Maybe I’m naive.  Maybe I expect more from people.  Maybe I have a small hope that others think the way I do.  And while we are all special in our own ways and our uniqueness make the world go round, I have a hard time believing that some people just don’t know how to be nice. Again, call me naive.

Any other response and I probably would’ve agreed.

“Well, shipping will be more than that and I really need to cover shipping costs.”

“No, I can’t really lower the price anymore. But thanks for being interested.”

“No thanks. I’d like to recoup my costs.”

To which I probably would’ve said, “Ok, what will you charge?” and you would’ve had a sale.  Instead, your rudeness just lost a deal.


I know.  This is petty stuff in life.  But it really makes a huge difference when you speak courteously to someone. Even if you’re offended by the offer, there’s still a way to be professional.  I see it all the time on social media, especially local resale groups that resell used items like this. People will be absolutely rude to someone because they posted a used couch for $500.  If you don’t like it, or don’t agree with it, just move on.

One of the golden rules in life is to be treated the way you would want others to treat you.  Maybe you have an argument that you don’t care how people treat you.  Fine. But just remember that being kind has a lasting impression.

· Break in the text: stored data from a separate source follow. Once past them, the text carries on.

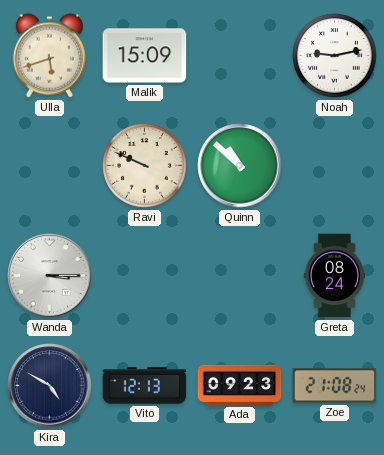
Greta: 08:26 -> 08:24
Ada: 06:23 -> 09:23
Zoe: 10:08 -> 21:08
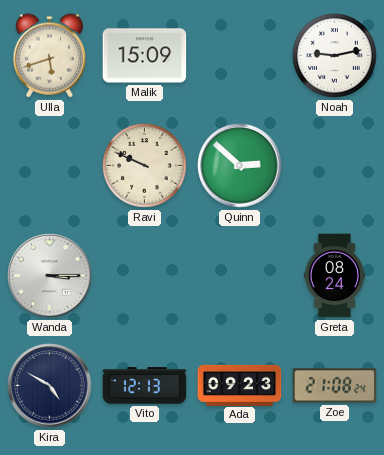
Quinn: 10:52 -> 2:52
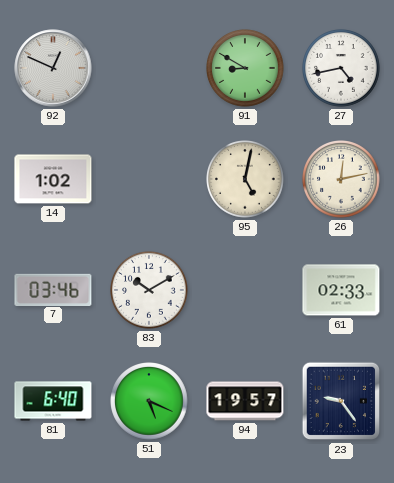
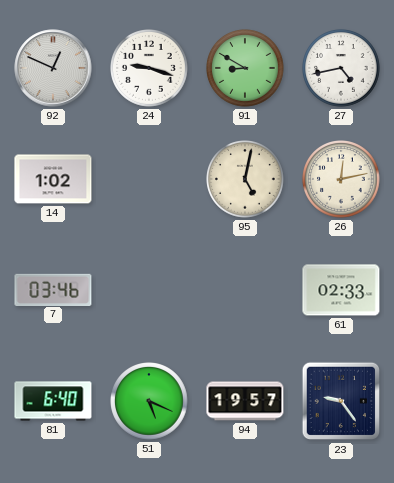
24: none -> 9:18
83: 10:10 -> none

I’ll wrap this post up with the Women’s Pro/Am powerlifting meet that we just got back from.  Every person there was respectful, kind and professional. We even got the nicest email from a man who was there with a few lifters who said that EliteFTS folks were beyond welcoming to the ladies lifting.

THAT is why I do what I do.  THAT is why I treat people that way.  Because those lifters will remember that and pass it on to others.  Not remember ME, but remember how they were treated and treat other people and other lifters in the community the same way.

My used baseball apparel shopping continues, and I’ll gladly give my business to someone else.